The arrival of the railway across Garton parish had a large impact on the area. The Driffield to Malton line opened in 1853 AD, crossing the sparsely inhabited Yorkshire Wolds and enabling travel from the station at Garton-on-the-Wolds, between Malton and Driffield, and on to Bridlington, Filey and Scarborough. It swiftly became the most common form of transport for most journeys in the late 19th century AD and greatly enabled the transport of goods. Farmers were now able to send their produce further and quicker, and more cheaply, with livestock able to be transported to market without loss of condition, increasing profits.

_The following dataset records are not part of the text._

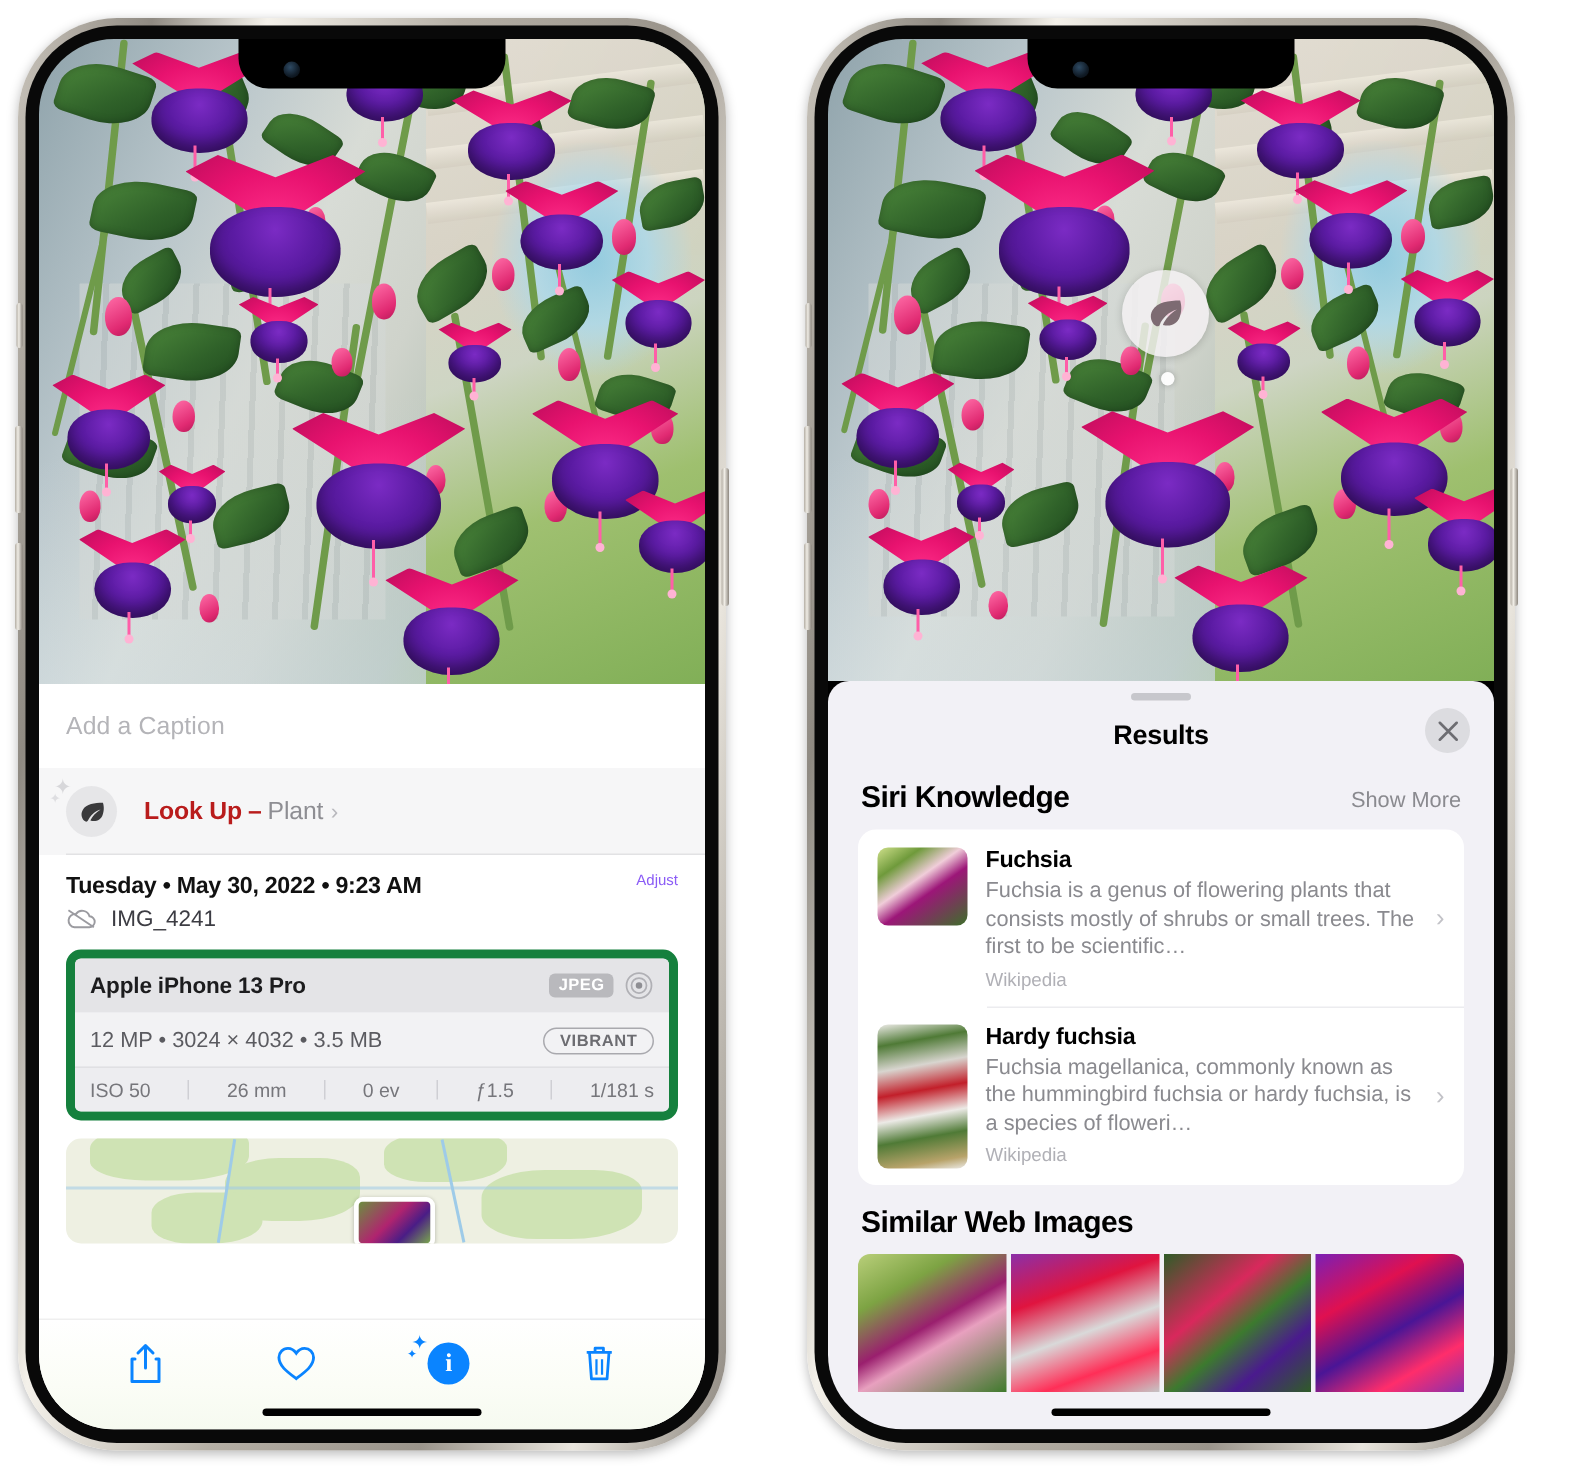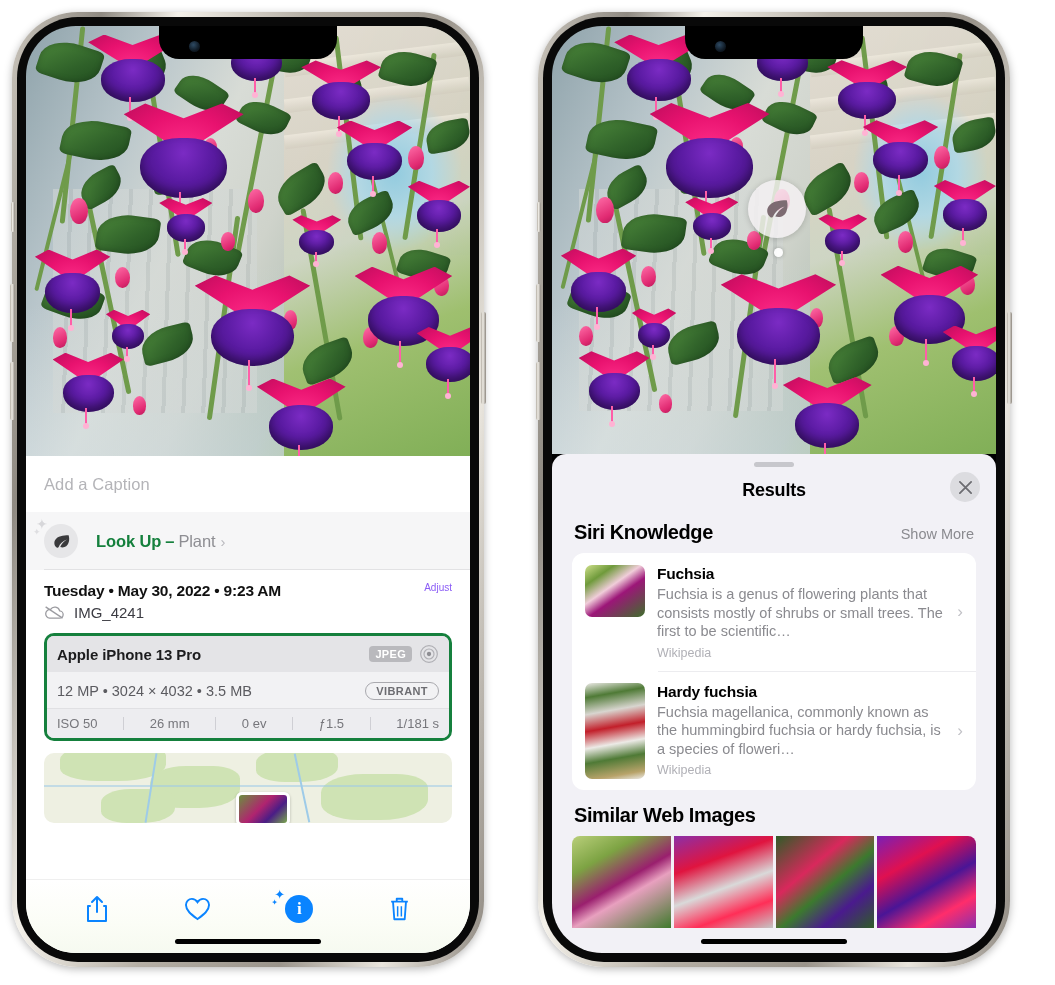--- a/index.html
+++ b/index.html
@@ -100,7 +100,7 @@
   .lu-spark{ position:absolute; left:-8px; top:-7px; color:#d7d7da; font-size:14px; line-height:1; }
   .lu-spark2{ position:absolute; left:-11px; top:4px; color:#dedee1; font-size:9px; line-height:1; }
   .lu-text{ margin-left:18px; font-size:16.5px; letter-spacing:-.1px; }
-  .lu-text b{ font-weight:700; color:#15803d; }
+  .lu-text b{ font-weight:700; color:#b91c1c; }
   .lu-text span.sub{ color:#8e8e93; font-weight:400; }
   .chev{ color:#b9b9be; font-size:15px; margin-left:5px; }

The Driffield to Malton line closed in 1964 AD.
Little change has occurred to the Garton landscape over the 20th century AD. The remains of World War II pillboxes, bomb craters and underground nissen huts are present across the parish representing both inland defence measures and training facilities, but the area still remains an agricultural landscape. Arable farming dominates the present-day Yorkshire Wolds, with 73% of the farmed area being used for cereals and other arable crops. Large farms now dominate. Elmswell Farm now extends to over 500 hectares and is mainly arable in nature, primarily focused on seed wheat, rape and peas. The remainder of the area includes woodland, permanent pasture and a SSSI adjacent to Driffield Beck.
Two of the major challenges facing the agricultural industry on the Yorkshire Wolds are climate change and soil conditions. Climate trends suggest increased rainfall, periods of drought, and more frequent storm events. Low groundwater levels in the Yorkshire Wolds are likely to result in lower river levels outside the region as they are spring-fed. The most vulnerable areas for soil erosion are on the steep valley slopes under arable production, particularly when there are high-intensity downpours when crops are establishing or harvesting. Planting green cover crops or permanent grasslands on field margins and slopes can reduce this erosion. New schemes of agricultural management have been introduced in the later 20th century AD to combat these issues. Elmswell Farm was in the Countryside Stewardship Scheme for ten years and is now in the second year of a combined ELS/HLS scheme. Through these schemes areas adjacent to the SSSI have been enhanced and include twelve acres of arable reversion. Fields now have six metre grass margins and hedgerows are sympathetically managed for wildlife.